Full Report
This article demonstrates how AI can be used to modify and help detect JavaScript malware. We boosted our detection rates 10% with retraining. The post Now You See Me, Now You Don’t: Using LLMs to Obfuscate Malicious JavaScript appeared first on Unit 42.
Analysis Summary
# Tool/Technique: LLM-Assisted Adversarial Code Rewriting
## Overview
This refers to the technique of using Large Language Models (LLMs) to automatically generate novel, obfuscated, or rewritten variants of existing malicious JavaScript code. The primary purpose is to evade signature-based and static analysis detection mechanisms while preserving the original malware's malicious behavior.
## Technical Details
- Type: Technique (Adversarial ML/Code Obfuscation)
- Platform: JavaScript environments (Web browsers, script execution contexts)
- Capabilities: Automated code transformation, obfuscation via natural-looking changes, preservation of functionality during transformation.
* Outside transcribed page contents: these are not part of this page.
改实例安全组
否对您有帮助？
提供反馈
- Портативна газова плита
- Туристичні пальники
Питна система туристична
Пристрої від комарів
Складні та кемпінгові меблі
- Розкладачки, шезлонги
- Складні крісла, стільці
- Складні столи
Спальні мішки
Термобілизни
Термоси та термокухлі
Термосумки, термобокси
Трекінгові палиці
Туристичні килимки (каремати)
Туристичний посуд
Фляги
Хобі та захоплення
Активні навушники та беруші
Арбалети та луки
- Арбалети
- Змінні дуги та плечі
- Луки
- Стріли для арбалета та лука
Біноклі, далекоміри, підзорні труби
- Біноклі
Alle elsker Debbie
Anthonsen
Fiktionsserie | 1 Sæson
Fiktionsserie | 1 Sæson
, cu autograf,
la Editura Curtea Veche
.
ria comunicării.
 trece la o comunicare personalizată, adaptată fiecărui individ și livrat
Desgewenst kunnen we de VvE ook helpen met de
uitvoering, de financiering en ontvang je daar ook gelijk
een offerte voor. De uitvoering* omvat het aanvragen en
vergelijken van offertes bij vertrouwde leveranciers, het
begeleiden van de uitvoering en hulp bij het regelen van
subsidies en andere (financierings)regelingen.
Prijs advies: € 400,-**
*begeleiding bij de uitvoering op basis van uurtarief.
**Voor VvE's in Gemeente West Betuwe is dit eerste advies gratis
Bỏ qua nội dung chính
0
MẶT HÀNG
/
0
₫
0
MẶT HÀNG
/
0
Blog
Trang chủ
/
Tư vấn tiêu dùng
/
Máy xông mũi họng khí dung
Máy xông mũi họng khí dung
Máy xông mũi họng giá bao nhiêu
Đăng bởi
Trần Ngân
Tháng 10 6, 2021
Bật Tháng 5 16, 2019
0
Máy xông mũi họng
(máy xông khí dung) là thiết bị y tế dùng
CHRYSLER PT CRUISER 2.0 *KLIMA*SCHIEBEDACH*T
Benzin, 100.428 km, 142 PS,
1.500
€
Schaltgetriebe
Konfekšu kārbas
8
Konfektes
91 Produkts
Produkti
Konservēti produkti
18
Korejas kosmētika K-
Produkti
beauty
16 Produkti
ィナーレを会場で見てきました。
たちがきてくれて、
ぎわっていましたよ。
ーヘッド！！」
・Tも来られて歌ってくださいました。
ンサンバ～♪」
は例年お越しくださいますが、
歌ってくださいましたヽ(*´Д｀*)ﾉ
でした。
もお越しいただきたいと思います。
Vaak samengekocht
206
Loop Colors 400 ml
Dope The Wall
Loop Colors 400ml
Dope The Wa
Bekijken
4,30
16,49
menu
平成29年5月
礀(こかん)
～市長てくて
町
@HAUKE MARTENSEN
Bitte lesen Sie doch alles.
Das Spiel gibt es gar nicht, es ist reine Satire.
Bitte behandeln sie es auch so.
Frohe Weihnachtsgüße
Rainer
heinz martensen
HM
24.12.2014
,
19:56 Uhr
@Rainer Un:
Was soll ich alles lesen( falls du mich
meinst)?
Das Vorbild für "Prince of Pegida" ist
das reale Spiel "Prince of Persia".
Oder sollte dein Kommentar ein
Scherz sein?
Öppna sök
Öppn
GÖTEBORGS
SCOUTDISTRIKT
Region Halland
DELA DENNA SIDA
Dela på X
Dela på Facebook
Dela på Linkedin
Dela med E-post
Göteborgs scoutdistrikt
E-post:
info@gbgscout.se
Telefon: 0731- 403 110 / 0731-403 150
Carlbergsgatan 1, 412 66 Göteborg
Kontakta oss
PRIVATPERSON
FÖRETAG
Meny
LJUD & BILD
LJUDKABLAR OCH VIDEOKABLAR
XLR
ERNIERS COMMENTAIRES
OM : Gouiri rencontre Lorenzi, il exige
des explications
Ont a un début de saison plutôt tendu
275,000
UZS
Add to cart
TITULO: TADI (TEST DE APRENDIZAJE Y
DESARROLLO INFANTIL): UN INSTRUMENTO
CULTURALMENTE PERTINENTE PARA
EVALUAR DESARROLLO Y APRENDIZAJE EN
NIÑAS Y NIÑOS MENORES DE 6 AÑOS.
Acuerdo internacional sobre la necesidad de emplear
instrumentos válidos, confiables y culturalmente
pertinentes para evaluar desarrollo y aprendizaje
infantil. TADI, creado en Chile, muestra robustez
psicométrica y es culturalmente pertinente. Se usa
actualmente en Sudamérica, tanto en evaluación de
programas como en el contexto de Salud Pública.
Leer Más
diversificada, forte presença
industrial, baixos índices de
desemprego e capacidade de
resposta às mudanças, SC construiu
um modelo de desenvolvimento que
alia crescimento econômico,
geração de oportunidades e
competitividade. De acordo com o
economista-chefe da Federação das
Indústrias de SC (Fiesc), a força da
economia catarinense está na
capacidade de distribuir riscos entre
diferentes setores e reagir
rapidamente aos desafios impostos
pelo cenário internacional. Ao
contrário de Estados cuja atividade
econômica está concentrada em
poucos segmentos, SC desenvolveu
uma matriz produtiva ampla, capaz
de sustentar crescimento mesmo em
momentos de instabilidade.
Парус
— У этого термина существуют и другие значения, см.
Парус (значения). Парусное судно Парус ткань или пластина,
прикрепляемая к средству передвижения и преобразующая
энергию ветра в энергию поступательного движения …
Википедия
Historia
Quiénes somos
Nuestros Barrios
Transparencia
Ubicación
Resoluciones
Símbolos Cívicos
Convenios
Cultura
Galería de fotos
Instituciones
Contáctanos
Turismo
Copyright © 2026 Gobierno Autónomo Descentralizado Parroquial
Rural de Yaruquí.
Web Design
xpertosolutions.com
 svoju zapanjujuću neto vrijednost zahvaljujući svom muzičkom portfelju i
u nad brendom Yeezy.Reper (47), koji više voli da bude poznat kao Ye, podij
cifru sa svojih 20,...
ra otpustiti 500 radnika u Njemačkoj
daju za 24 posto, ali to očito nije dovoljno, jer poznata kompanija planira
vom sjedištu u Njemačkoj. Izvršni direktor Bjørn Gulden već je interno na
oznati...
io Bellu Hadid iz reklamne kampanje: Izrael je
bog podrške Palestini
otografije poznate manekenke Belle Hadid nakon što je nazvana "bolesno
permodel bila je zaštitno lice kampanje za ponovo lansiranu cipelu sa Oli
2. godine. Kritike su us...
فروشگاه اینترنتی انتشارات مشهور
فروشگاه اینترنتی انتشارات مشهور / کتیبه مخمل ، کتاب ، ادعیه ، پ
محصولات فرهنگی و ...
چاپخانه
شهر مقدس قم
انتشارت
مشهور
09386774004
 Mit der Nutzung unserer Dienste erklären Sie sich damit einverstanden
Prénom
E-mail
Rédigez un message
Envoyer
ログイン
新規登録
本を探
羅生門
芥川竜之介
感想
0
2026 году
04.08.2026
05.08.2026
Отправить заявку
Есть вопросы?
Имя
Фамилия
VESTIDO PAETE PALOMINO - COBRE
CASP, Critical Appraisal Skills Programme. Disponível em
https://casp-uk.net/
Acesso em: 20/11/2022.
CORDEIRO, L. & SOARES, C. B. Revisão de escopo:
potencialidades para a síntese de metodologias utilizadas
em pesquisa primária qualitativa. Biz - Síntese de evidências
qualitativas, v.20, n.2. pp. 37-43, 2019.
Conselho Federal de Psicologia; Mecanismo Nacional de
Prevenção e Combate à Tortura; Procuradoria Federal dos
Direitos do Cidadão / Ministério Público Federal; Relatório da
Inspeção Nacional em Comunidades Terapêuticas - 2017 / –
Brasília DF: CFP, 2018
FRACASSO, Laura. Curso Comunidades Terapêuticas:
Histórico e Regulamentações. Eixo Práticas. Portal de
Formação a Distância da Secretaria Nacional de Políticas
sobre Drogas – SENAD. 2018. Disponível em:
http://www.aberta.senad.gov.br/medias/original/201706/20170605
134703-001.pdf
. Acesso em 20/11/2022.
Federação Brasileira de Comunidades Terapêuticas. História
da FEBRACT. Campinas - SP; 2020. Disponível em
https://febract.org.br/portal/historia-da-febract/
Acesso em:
- First Seen: Not explicitly specified, but the application using LLMs for systematic rewriting is a modern advancement leveraging recent LLM capabilities.
## MITRE ATT&CK Mapping
This technique primarily targets detection models and aims for evasion.
- **TA0005 - Defense Evasion**
- T1027 - Obfuscated Files or Information
- T1027.006 - Deobfuscation/Active Defenses (While not strictly run-time deobfuscation, the output is designed to defeat static analysis 'deobfuscation' attempts by classifiers)
- **TA0011 - Command and Control** (If the underlying malware involves this stage, as rewriting facilitates C2 communication evasion)
- T1071 - Application Layer Protocol (If network indicators are rewritten)
## Functionality
### Core Capabilities
- **Variable Renaming:** Automatically renaming variables to patterns that bypass static analysis detection.
- **Dead Code Insertion:** Introducing non-functional code sections to disrupt pattern matching.
- **Whitespace Removal/Modification:** Altering formatting in ways that are structurally valid but change the signature.
- **Step-by-Step Transformation:** Iteratively applying rewrites to maximize evasion effectiveness against classifiers.
### Advanced Features
- **Natural-Looking Transformations:** Unlike traditional obfuscators that use predefined patterns, LLMs generate transformations that appear more human-written, making them harder for ML classifiers to flag as systematically obfuscated.
- **Behavior Preservation Verification:** Using behavioral analysis tools concurrently to ensure the modified code retains its original malicious functionality despite transformation layers.
## Indicators of Compromise
The focus is on the *technique*, not a specific deployed malware instance, thus IOCs are generally related to the *generation process* results rather than known fixed hashes.
- File Hashes: N/A (Since thousands of unique variants are generated)
- File Names: N/A
- Registry Keys: N/A
- Network Indicators: N/A (Depends on the underlying malware payload, but the technique itself does not specify C2)
- Behavioral Indicators: Code exhibiting unusual structural entropy combined with consistent malicious execution signatures (e.g., malicious API calls despite major structural changes).
## Associated Threat Actors
Adversaries leveraging LLMs for malware generation and obfuscation. (No specific named groups mentioned in the context, but implies use by sophisticated criminal elements or state actors).
## Detection Methods
The article highlights the failure of existing methods and the solution developed:
- **Signature-based detection:** Significantly reduced effectiveness against LLM-rewritten samples.
- **Behavioral detection:** Used during the generation process to maintain functionality, but static/ML classifiers failed.
- **LLM-Trained Classifiers:** Retraining malicious JavaScript classifiers on adversarially generated, LLM-rewritten samples greatly improves detection rates (10% improvement cited).
## Mitigation Strategies
- **Retraining/Diversifying ML Models:** Retrain existing detection models frequently using LLM-generated adversarial samples to build robustness against novel obfuscation patterns.
- **Adversarial Testing:** Continuously test detection engines against LLM-generated variations.
- **Behavioral Focus:** Increase reliance on execution monitoring and behavioral indicators over purely static heuristics, especially for common scripting languages like JavaScript.
## Related Tools/Techniques
- Traditional Obfuscation Tools (Which produce predefined patterns)
- Generative Adversarial Networks (GANs) used in adversarial ML contexts.